---------- Excerpted text ----------

Y
ou learn to love what you see everyday. I'd passed this little old
fisherman hangout in my town a million times. Tucked away between
gray concrete apartment buildings and the Urayasu bridge over the Kyo-
Edogawa River. There is was. This tiny wooden bar. In the evenings
the red paper lantern casted its fiery glow over the sidewalk and off
the columns of the bridge. Sad melodic melodies of old anka songs
oozed out the cracks and windows of the Nawanoren drinking spot. In
the mornings cases of empty Kirin bottles cluttered the sidewalk.
Stray cats rummaged though the garbage looking for tasty fish
treats. Day after day I passed this tiny escape from the modern city
that sprung up around it. A moment in time of a day when the
townspeople on the edge of Tokyo would venture out into Tokyo bay in
search of the days catch.

---------- Source data ----------

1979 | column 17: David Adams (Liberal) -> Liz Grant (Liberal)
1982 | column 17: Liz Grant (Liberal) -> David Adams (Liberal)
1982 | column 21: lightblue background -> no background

----------

Requirement:
Retype everything from "Stray cats rummaged" down to "the days catch." in the passage about the old fisherman hangout, word for word.

Task solution:
Stray cats rummaged though the garbage looking for tasty fish
treats. Day after day I passed this tiny escape from the modern city
that sprung up around it. A moment in time of a day when the
townspeople on the edge of Tokyo would venture out into Tokyo bay in
search of the days catch.